We learn pretty quickly as kids that words are the most potent weapons in the human arsenal and are sometimes used to soothe, transform, uplift and other times used to discourage, dismiss, silence, eviscerate or destroy. Many parents dip into that arsenal. So do friends, peers, teachers, lovers, partners. Spouses. Strangers.
I can’t peek into other people’s brains to understand why they think it’s okay to use words to demean another human being; to intentionally make another person feel small, unimportant. It’s cruel and unforgivable: I have never understood why people open their mouths to say something they regret 10 minutes later, that they ask to be forgiven for; something said in anger, something said in hurt, something said to demonstrate a certain imagined superiority, something said to intentionally cause harm.
“I didn’t mean it.”
It was meant at the time. That the time has changed and so has perspective is moot. The damage is done, the trust is broken. Words haunt. Words can cut and scar and kill and now with the internet, words can live forever, long after they’ve left fingertips and can come back in that instant karma way that is rather sad to witness.
It’s true that no one’s perfect. But it is also true that adults have an ability to control what they say and do in ways that children do not.
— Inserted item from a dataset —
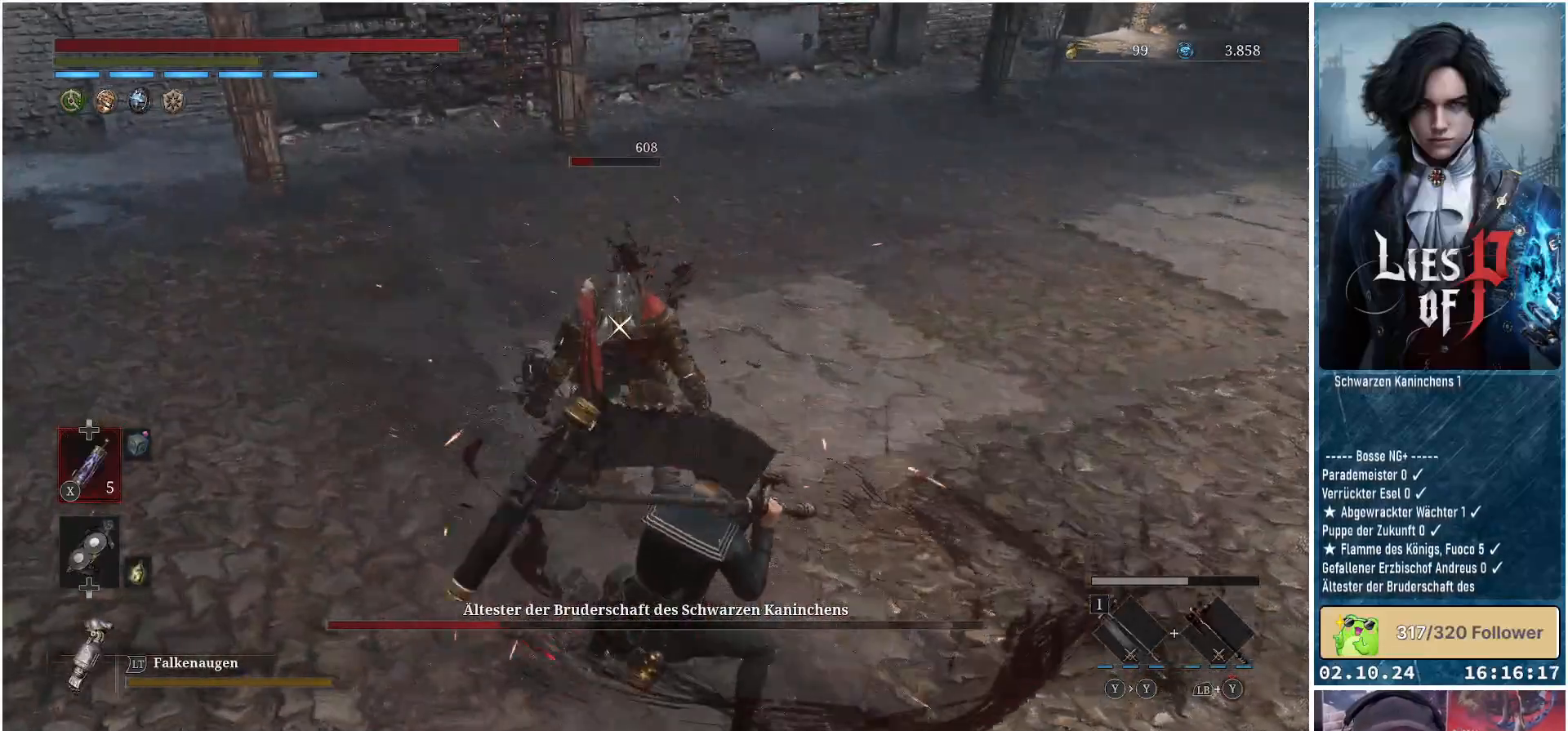
{"buttons": [], "left_stick": "center", "right_stick": "center", "events": []}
If they are adults.
After seeing so much emotional damage done by supposedly seemingly intelligent people over the years, and after witnessing a recent tirade on the street where one of those chi-chi mother types with the $1,200 strollers berated (read: yelled at and humiliated) her young son for wanting to stay at the park longer and telling him how stupid he is, two things struck me:
- some people really should have licenses to be allowed to have children no matter what social class they think they are, because bad behaviour and dysfunction is typically magnified with each successive generation, manifesting differently, and
- we need a credo for today’s mad, wacky, crazy wonderful world full of social media, instant messaging and the ever increasing lack of thinking before opening one’s mouth or hitting the send button.
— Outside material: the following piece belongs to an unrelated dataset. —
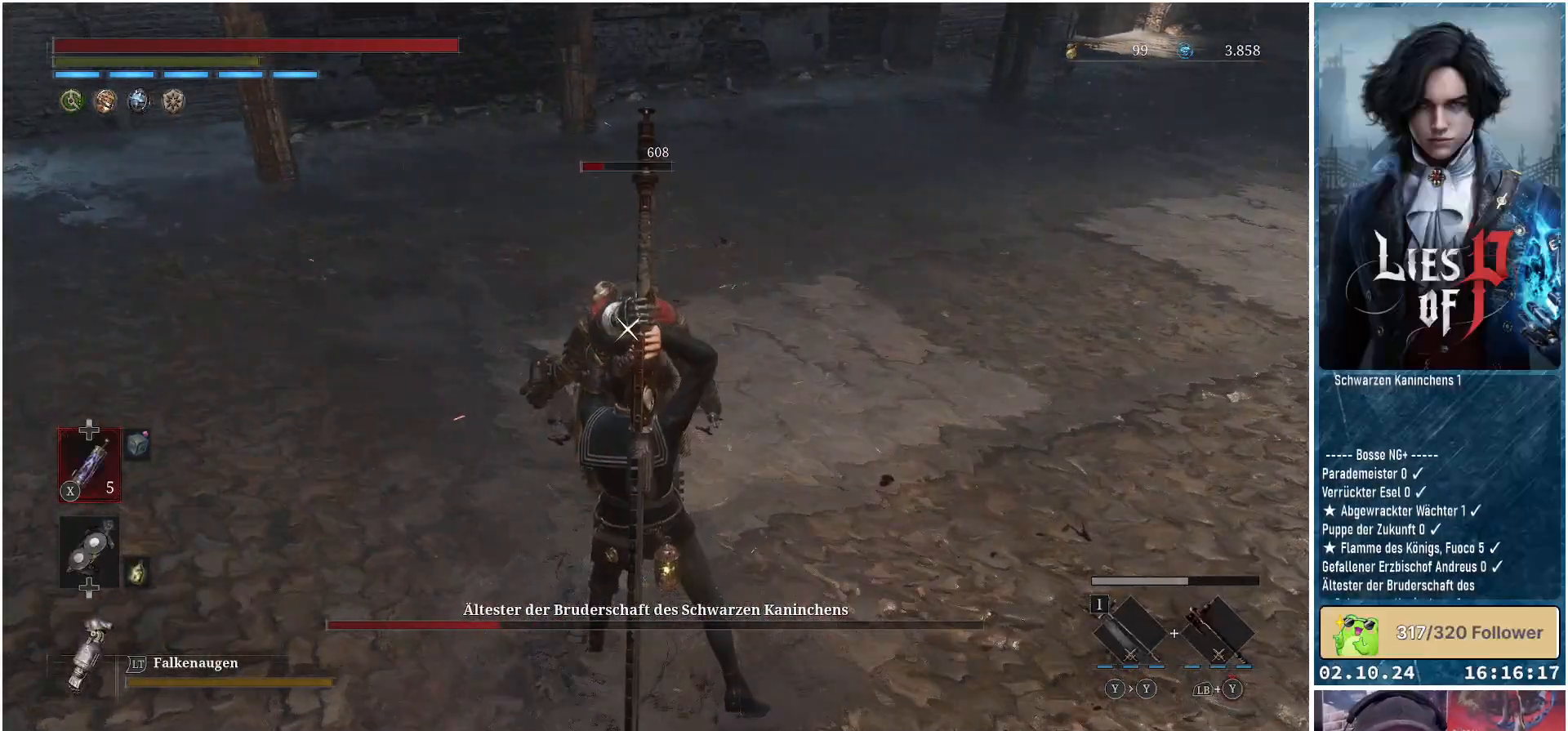
{"buttons": [], "left_stick": "center", "right_stick": "center", "events": []}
Because I have determined we need this, I have taken the liberty of creating one: Be good with your words: do not say to others what you would not want said to you.
Granted, it does sound like the golden rule, but for some reason the golden rule seems to be old-fashioned and out of date and is only being supported by Karen Armstrong’s work with the Charter for Compassion organization. I think the golden rule is just fine thank you, but I also think more thought is needed about how we use our words and what we do with them since it seems people have forgotten that words have meaning and impact long after actions are over.
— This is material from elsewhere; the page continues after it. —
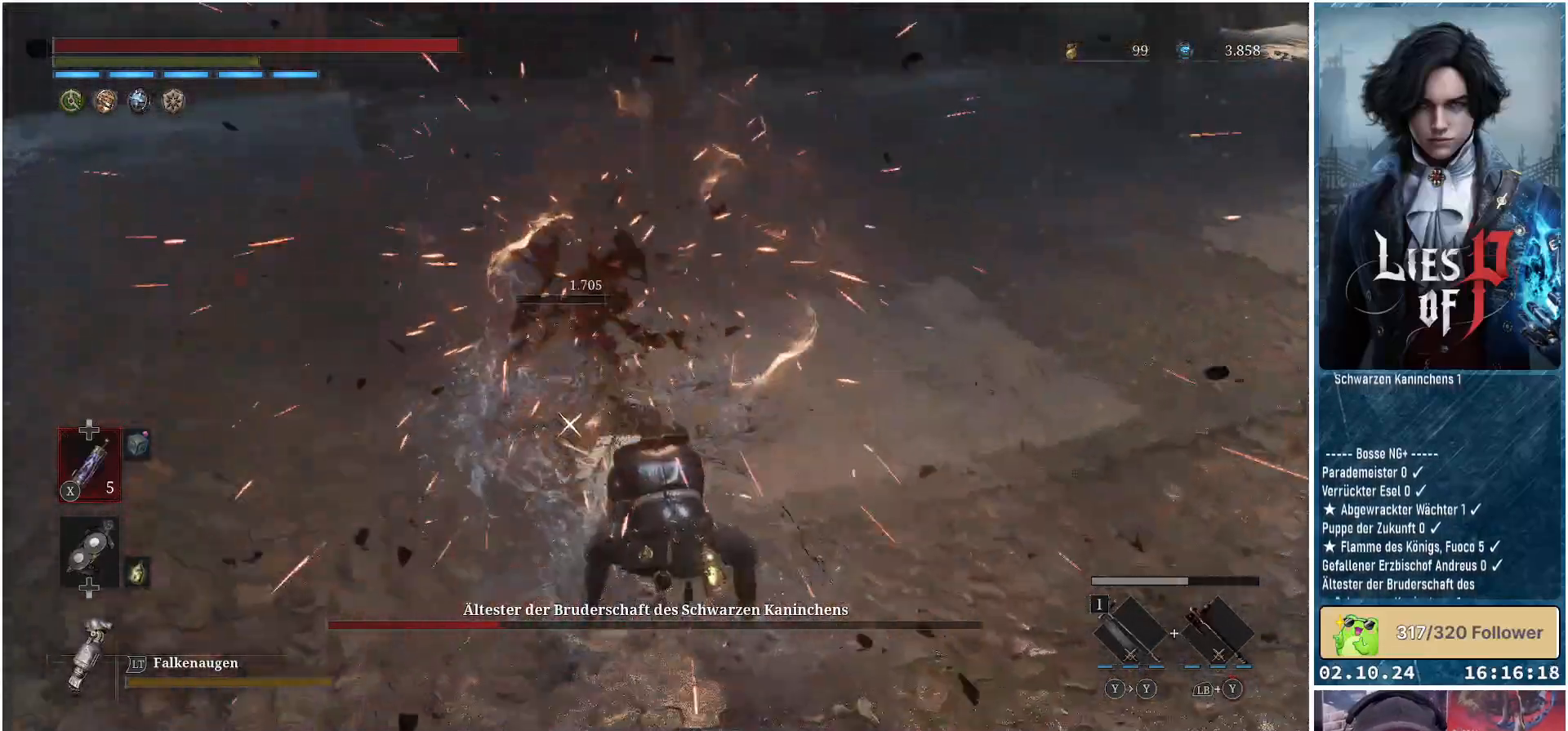
{"buttons": [], "left_stick": "down-left", "right_stick": "right", "events": [[350, "right_stick", "right"], [483, "left_stick", "down-left"]]}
Of course in many ways, it doesn’t matter how you use your words with some people. Some people can’t hear for the loud voices in their head. And some can only hear when a thing is yelled.
And there are those who do not want to hear, those who cannot bear a truth even when told gently, or are narcissistic to the point of delusion or simply do not care.
At the end of the day, you don’t do a good thing for other people or for brownie points. It’s the Ghandi thing: be the change you want to see: you do it because it is the good thing to do: be a force for good in all possible ways, starting with the words you use and how you deliver them.